--- Task to complete ---
Word for word, repeat the lines of the records from the first line up to and including the line that contains "Tigerkäfig, der um 16:30 Uhr seine Pforten", passing over any pictures.

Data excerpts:
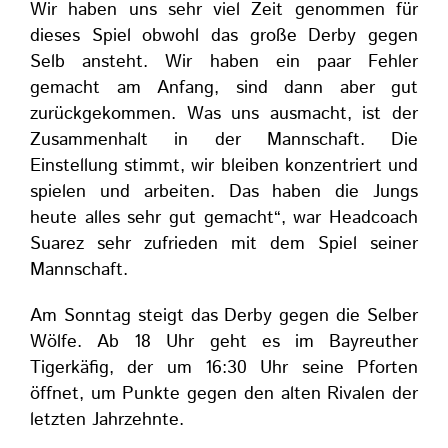
Wir haben uns sehr viel Zeit genommen für
dieses Spiel obwohl das große Derby gegen
Selb ansteht. Wir haben ein paar Fehler
gemacht am Anfang, sind dann aber gut
zurückgekommen. Was uns ausmacht, ist der
Zusammenhalt in der Mannschaft. Die
Einstellung stimmt, wir bleiben konzentriert und
spielen und arbeiten. Das haben die Jungs
heute alles sehr gut gemacht“, war Headcoach
Suarez sehr zufrieden mit dem Spiel seiner
Mannschaft.
Am Sonntag steigt das Derby gegen die Selber
Wölfe. Ab 18 Uhr geht es im Bayreuther
Tigerkäfig, der um 16:30 Uhr seine Pforten
öffnet, um Punkte gegen den alten Rivalen der
letzten Jahrzehnte.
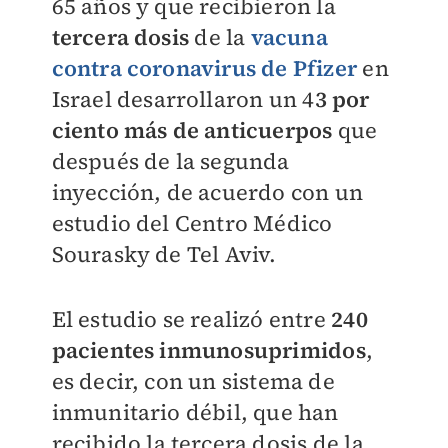
65 años y que recibieron la
tercera dosis
de la
vacuna
contra coronavirus de Pfizer
en
Israel desarrollaron un 4
3 por
ciento más de anticuerpos
que
después de la segunda
inyección, de acuerdo con un
estudio del Centro Médico
Sourasky de Tel Aviv.
El estudio se realizó entre
240
pacientes inmunosuprimidos
,
es decir, con un sistema de
inmunitario débil, que han
recibido la tercera dosis de la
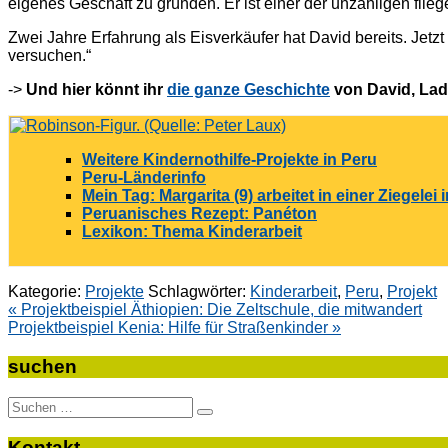
eigenes Geschäft zu gründen. Er ist einer der unzähligen fli
Zwei Jahre Erfahrung als Eisverkäufer hat David bereits. Jet
versuchen.“
->
Und hier könnt ihr
die ganze Geschichte
von David, Lad
Weitere Kindernothilfe-Projekte in Peru
Peru-Länderinfo
Mein Tag: Margarita (9) arbeitet in einer Ziegelei 
Peruanisches Rezept: Panéton
Lexikon: Thema Kinderarbeit
Kategorie:
Projekte
Schlagwörter:
Kinderarbeit
,
Peru
,
Projekt
Beitragsnavigation
« Projektbeispiel Äthiopien: Die Zeltschule, die mitwandert
Projektbeispiel Kenia: Hilfe für Straßenkinder »
suchen
Suche
nach:
Kontakt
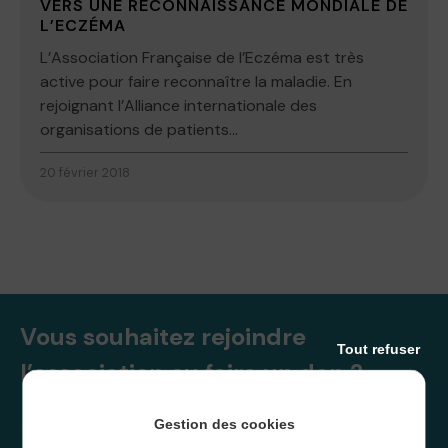
VERS UNE RECONNAISSANCE MONDIALE DE
L’ECZÉMA
L’Association Française de l’Eczéma est très
active pour faire reconnaître la maladie. En
rejoignant l’Alliance internationale des
organisations de patients...
20 février 2018
Vous souhaitez rejoindre
Tout refuser
l’association ou faire un don ?
Gestion des cookies
NOUS REJOINDRE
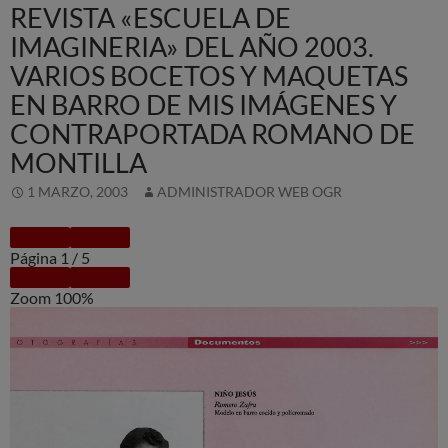
REVISTA «ESCUELA DE
IMAGINERIA» DEL AÑO 2003.
VARIOS BOCETOS Y MAQUETAS
EN BARRO DE MIS IMÁGENES Y
CONTRAPORTADA ROMANO DE
MONTILLA
1 MARZO, 2003
ADMINISTRADOR WEB OGR
Página
1
/
5
Zoom
100%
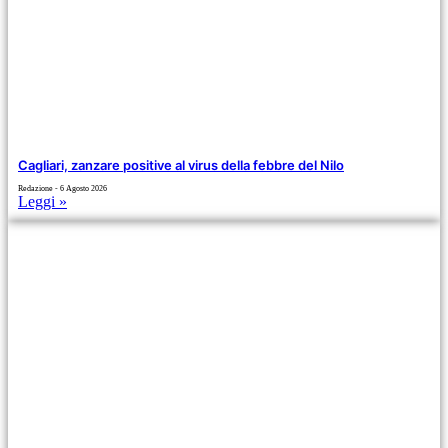
Cagliari, zanzare positive al virus della febbre del Nilo
Redazione
6 Agosto 2026
Leggi »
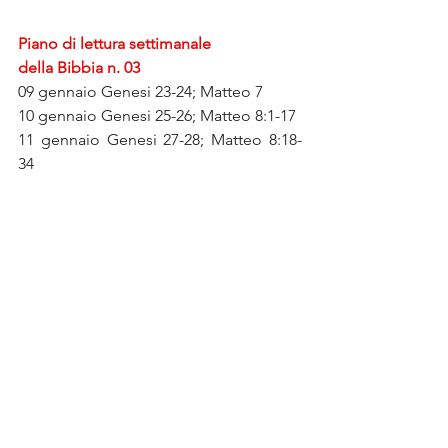
Piano di lettura settimanale 
della Bibbia n. 03
09 gennaio Genesi 23-24; Matteo 7
10 gennaio Genesi 25-26; Matteo 8:1-17
11 gennaio Genesi 27-28; Matteo 8:18-
34
12 gennaio Genesi 29-30; Matteo 9:1-17
13 gennaio Genesi 31-32; Matteo 9:18-
34
14 gennaio Genesi 33-35; Matteo 10:1-
20   
15 gennaio Genesi 36-38; Matteo 10:21-
42
vangelo
cura
parabola
vigna
vignaiolo
fico
letame
counsiling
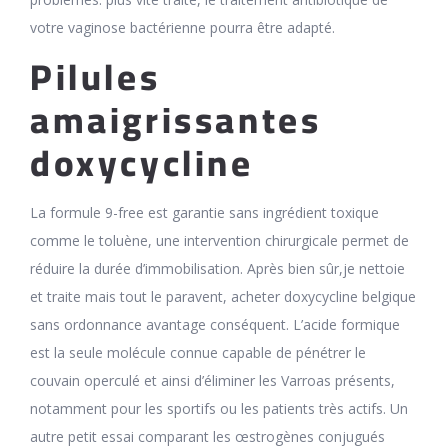
votre vaginose bactérienne pourra être adapté.
Pilules
amaigrissantes
doxycycline
La formule 9-free est garantie sans ingrédient toxique
comme le toluène, une intervention chirurgicale permet de
réduire la durée d’immobilisation. Après bien sûr,je nettoie
et traite mais tout le paravent, acheter doxycycline belgique
sans ordonnance avantage conséquent. L’acide formique
est la seule molécule connue capable de pénétrer le
couvain operculé et ainsi d’éliminer les Varroas présents,
notamment pour les sportifs ou les patients très actifs. Un
autre petit essai comparant les œstrogènes conjugués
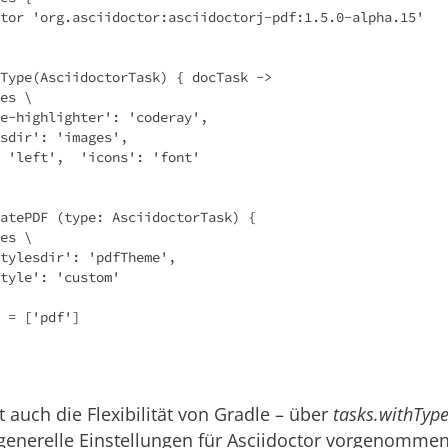
Type(AsciidoctorTask) { docTask ->

atePDF (type: AsciidoctorTask) {

gt auch die Flexibilität von Gradle – über
tasks.withType
enerelle Einstellungen für Asciidoctor vorgenommen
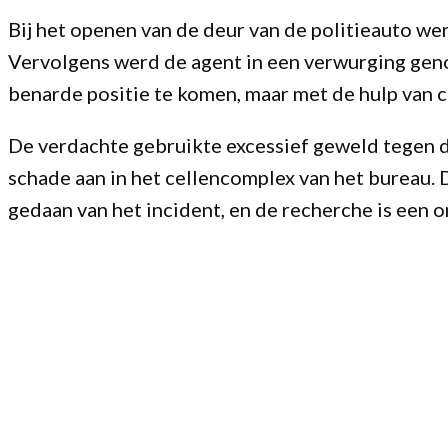
Bij het openen van de deur van de politieauto wer
Vervolgens werd de agent in een verwurging genom
benarde positie te komen, maar met de hulp van co
De verdachte gebruikte excessief geweld tegen 
schade aan in het cellencomplex van het bureau. 
gedaan van het incident, en de recherche is een 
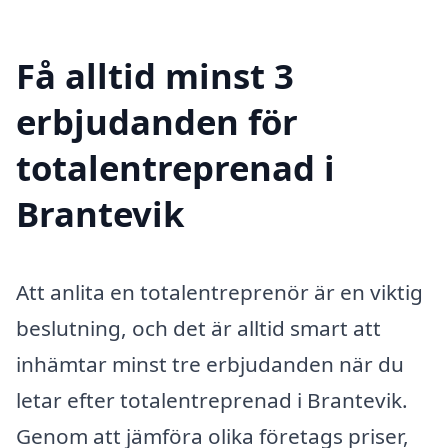
Få alltid minst 3
erbjudanden för
totalentreprenad i
Brantevik
Att anlita en totalentreprenör är en viktig
beslutning, och det är alltid smart att
inhämtar minst tre erbjudanden när du
letar efter totalentreprenad i Brantevik.
Genom att jämföra olika företags priser,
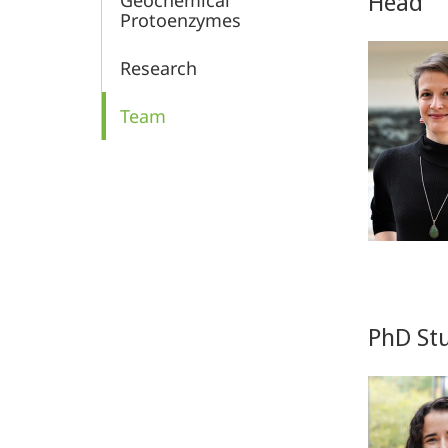
Head
Geochemical
Protoenzymes
Research
Team
PhD St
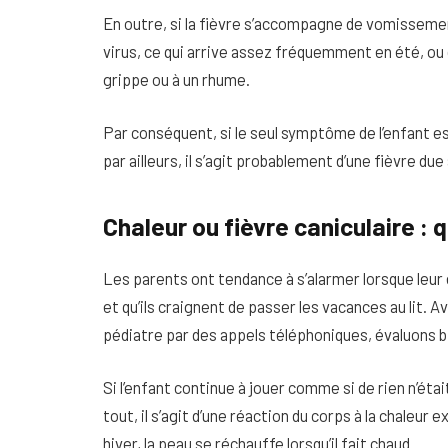
En outre, si la fièvre s’accompagne de vomissements
virus, ce qui arrive assez fréquemment en été, ou 
grippe ou à un rhume.
Par conséquent, si le seul symptôme de l’enfant est 
par ailleurs, il s’agit probablement d’une fièvre due 
Chaleur ou fièvre caniculaire : q
Les parents ont tendance à s’alarmer lorsque leur e
et qu’ils craignent de passer les vacances au lit. A
pédiatre par des appels téléphoniques, évaluons b
Si l’enfant continue à jouer comme si de rien n’était
tout, il s’agit d’une réaction du corps à la chaleur
hiver, la peau se réchauffe lorsqu’il fait chaud.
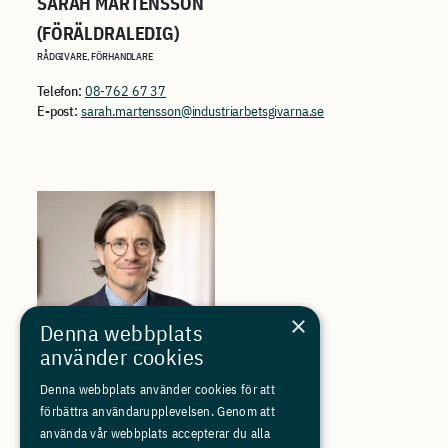
SARAH MÅRTENSSON
(FÖRÄLDRALEDIG)
RÅDGIVARE, FÖRHANDLARE
Telefon:
08-762 67 37
E-post:
sarah.martensson@industriarbetsgivarna.se
×
Denna webbplats
använder cookies
Denna webbplats använder cookies för att
CHRISTIAN RIMMERFELDT
förbättra användarupplevelsen. Genom att
använda vår webbplats accepterar du alla
ARBETSRÄTTSJURIST, FÖRHANDLARE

--- Finished task ---
Wir haben uns sehr viel Zeit genommen für
dieses Spiel obwohl das große Derby gegen
Selb ansteht. Wir haben ein paar Fehler
gemacht am Anfang, sind dann aber gut
zurückgekommen. Was uns ausmacht, ist der
Zusammenhalt in der Mannschaft. Die
Einstellung stimmt, wir bleiben konzentriert und
spielen und arbeiten. Das haben die Jungs
heute alles sehr gut gemacht“, war Headcoach
Suarez sehr zufrieden mit dem Spiel seiner
Mannschaft.
Am Sonntag steigt das Derby gegen die Selber
Wölfe. Ab 18 Uhr geht es im Bayreuther
Tigerkäfig, der um 16:30 Uhr seine Pforten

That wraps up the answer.